What we do to keep your notes private, what we don't claim to do, and how to reach us if you find a problem.

Encryption

  • In transit. Every page and API request is HTTPS-only with HSTS. Plain-HTTP requests are upgraded automatically.
  • At rest. The PostgreSQL database and its backups are encrypted by the managed-Postgres provider. Backup snapshots are encrypted independently and rotated.
  • Not end-to-end encrypted. Honest framing: notes are not encrypted client-side, which means an operator with database access could in principle read them — the same as for almost any hosted note-taking service. Our Terms commit us not to.

Authentication & sessions

  • Password requirements. Minimum length and complexity (one uppercase, one lowercase, one digit, one special character) are enforced at sign-up and password change.
  • Email confirmation required. Accounts cannot sign in until the email has been confirmed.
  • Disposable-email blocklist. Sign-ups from temporary-email providers are rejected.
  • Session rotation. Changing your password rotates the per-user session token — every previously-signed-in browser is signed out on its next request. Manual "sign out all other devices" is also available from /settings/security.
  • Brute-force protection. Rack::Attack throttles sign-ups (5 / hour / IP) and per-email login attempts (5 / 20 minutes) — blunting credential-stuffing without locking real users out.
  • Two-factor authentication. Not yet — on the short list. In the meantime, use a unique strong password from a password manager.

Authorization

  • Implicit per-user scoping. Every authenticated read goes through current_user.notes.find — there are no Note.find(id) call paths in the controller layer. A request for someone else's note id returns 404, not "forbidden."
  • CSRF protection. All state-changing browser requests carry a per-session CSRF token; the API uses bearer-token auth and is exempt from cookie-based CSRF (a stolen cookie can't make API calls).
  • Scoped error logs. The per-user API error log is read through current_user.api_errors only — there's no admin route that exposes another user's request paths.

API tokens

  • Stored hashed. Tokens are hashed at rest; the plaintext is shown to the user once at issuance and never recovered.
  • Default 90-day expiry. Tokens issued without an explicit expiry are capped at 90 days. User-set expiries beyond one year are rejected. Past expiries are rejected outright.
  • Per-token rate limits. Reads / writes / appends per minute are capped per-tier — see /limits.
  • Idempotency keys on every write endpoint with a 24-hour dedup window per user — replays with a different body return 409 idempotency_key_conflict.
  • Revocable from the UI. /settings/api_tokens shows every active token; revoke flips it dead instantly.
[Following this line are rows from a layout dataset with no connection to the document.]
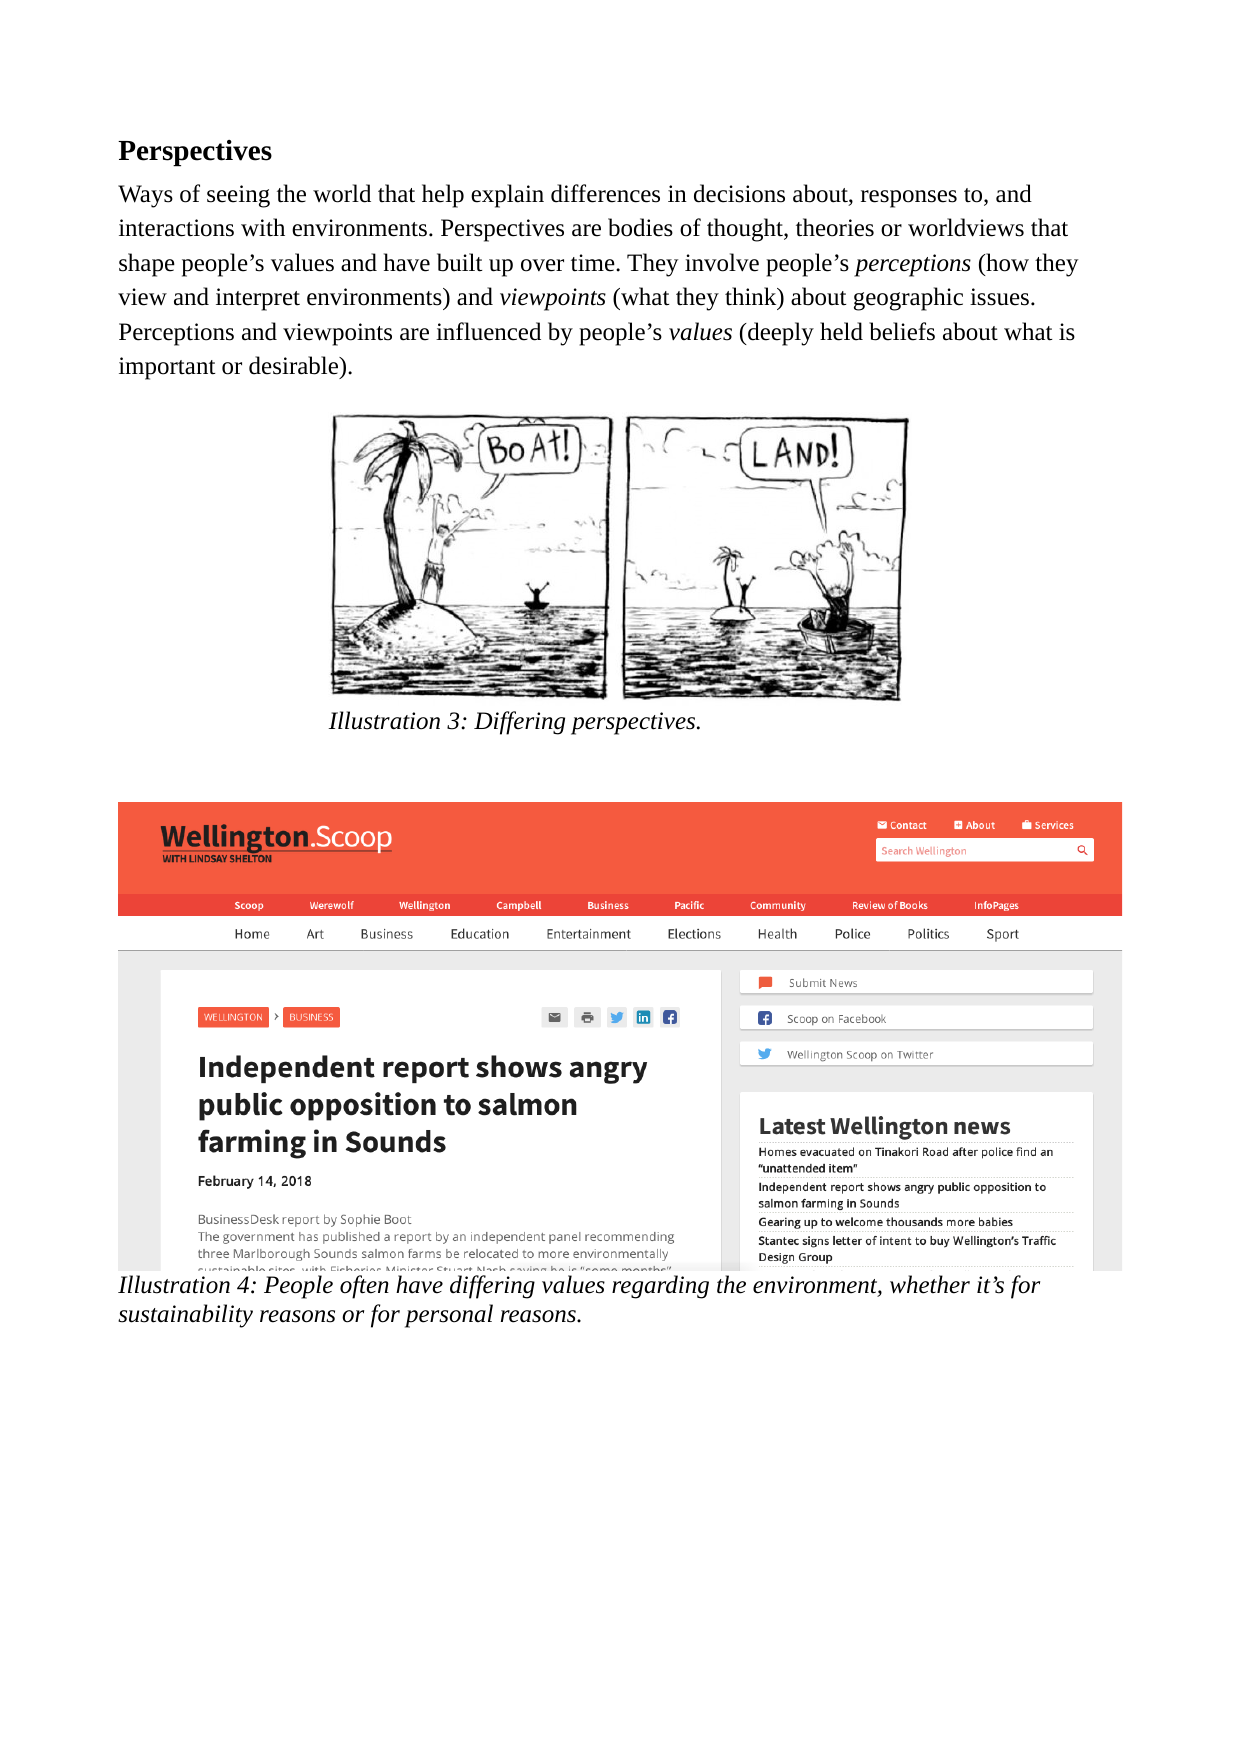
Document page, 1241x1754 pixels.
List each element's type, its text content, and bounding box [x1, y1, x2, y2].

subtitle Perspectives [118, 133, 1122, 166]
text Illustration 3: Differing perspectives. [328, 706, 912, 735]
picture [118, 802, 1123, 1271]
picture [328, 412, 912, 706]
text Illustration 4: People often have differing values regarding the environment, whether it’s for sustainability reasons or for personal reasons. [118, 1271, 1122, 1328]
text Ways of seeing the world that help explain differences in decisions about, responses to, and interactions with environments. Perspectives are bodies of thought, theories or worldviews that shape people’s values and have built up over time. They involve people’s perceptions (how they view and interpret environments) and viewpoints (what they think) about geographic issues. Perceptions and viewpoints are influenced by people’s values (deeply held beliefs about what is important or desirable). [118, 179, 1122, 380]
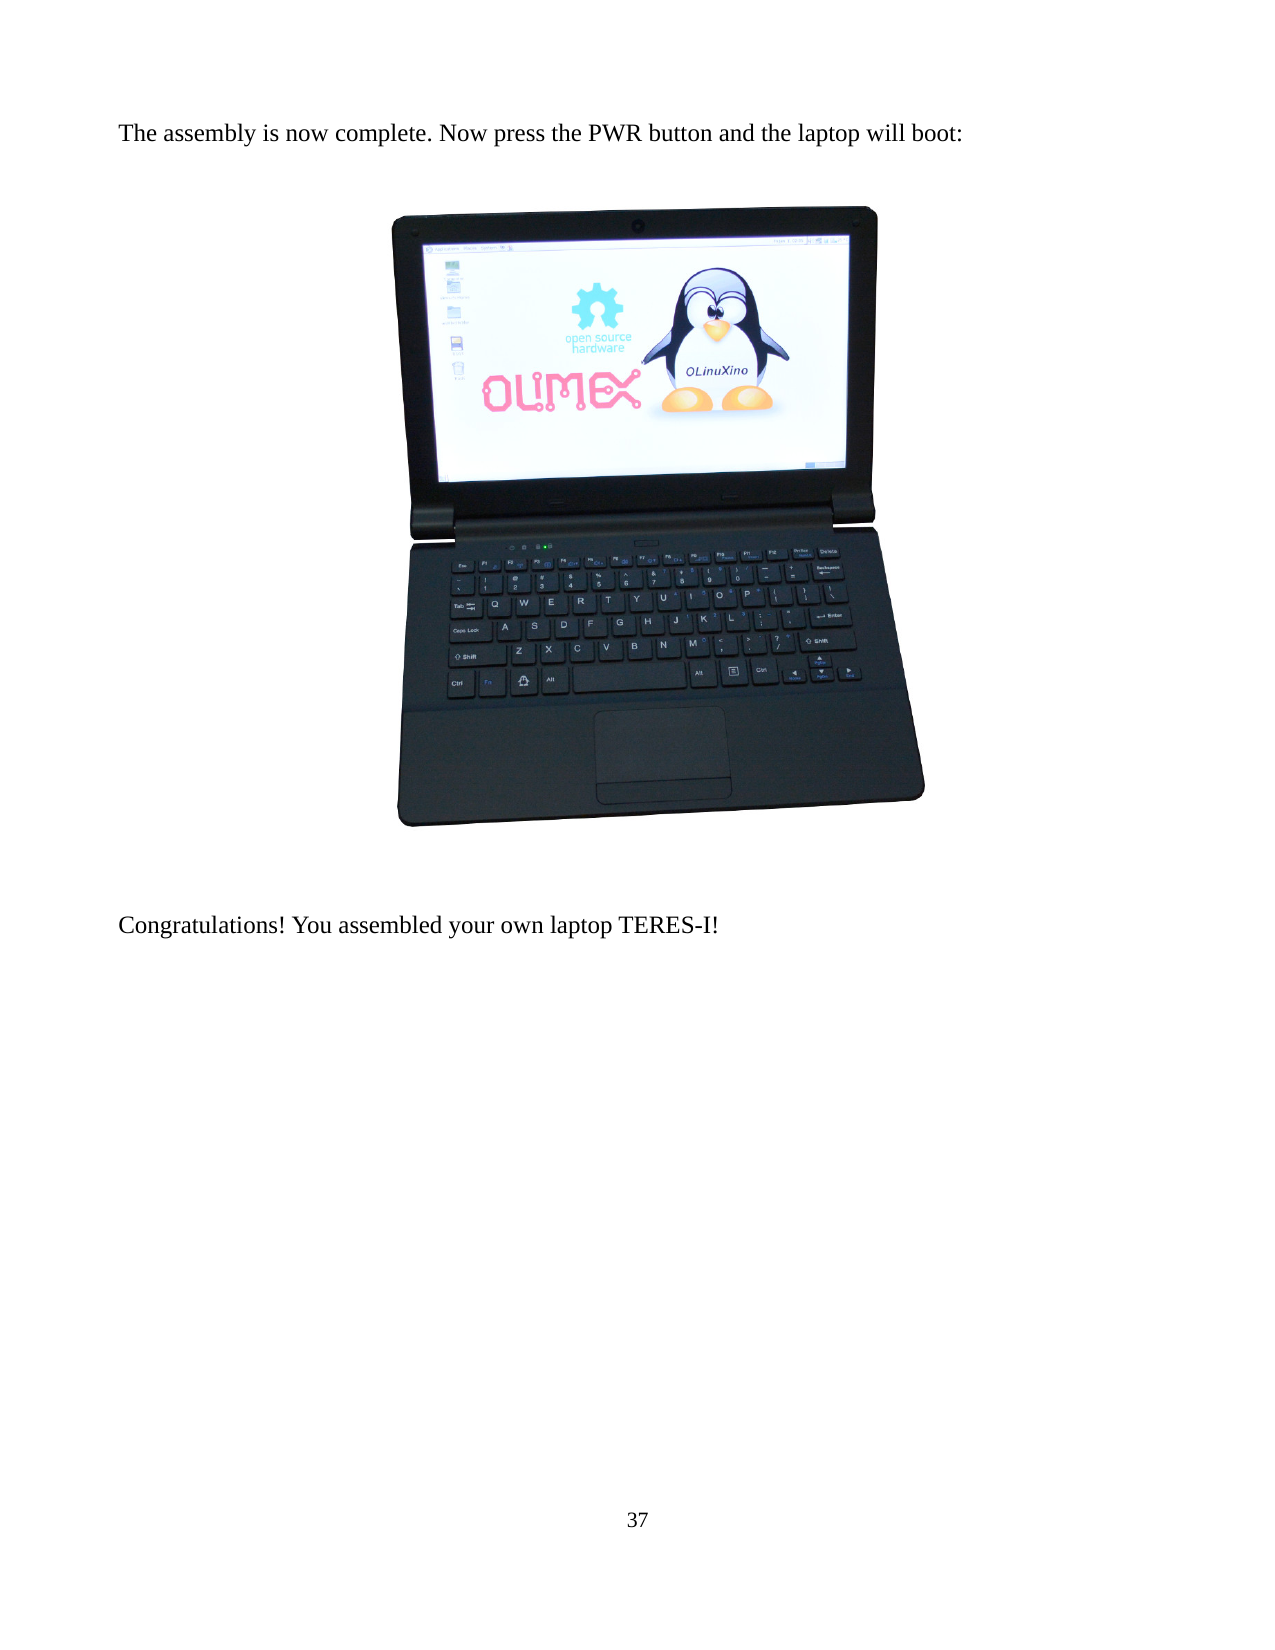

Dependencies & infrastructure

  • Continuous dependency scanning. Every push runs bundler-audit (Ruby gems) and importmap audit (JS modules) in CI. A known-vulnerable dependency fails the build.
  • Static analysis on every push. brakeman scans the Rails source for the OWASP-derived issue classes; a finding fails the build.
  • Error tracking. Sentry captures unhandled exceptions in production; Personally-identifiable data is scrubbed at the SDK boundary.
  • Encrypted backups. Daily Postgres dumps are pruned on a retention schedule and copied off-host (rsync / S3-compatible).

Privacy posture

Operational specifics are in the Privacy Policy. Two commitments worth surfacing here:

  • No AI training on your notes. Bound by the Terms.
  • Reading and exporting are free even after a subscription lapses. Your notes are never inaccessible to you.

Reporting a vulnerability

Found a security issue? Email hello@example.com with SECURITY in the subject line. We'll acknowledge within one business day and keep you in the loop while we patch. Please don't publicly disclose until we've had a reasonable chance to fix the issue.

The machine-readable companion to this section lives at /.well-known/security.txt (RFC 9116).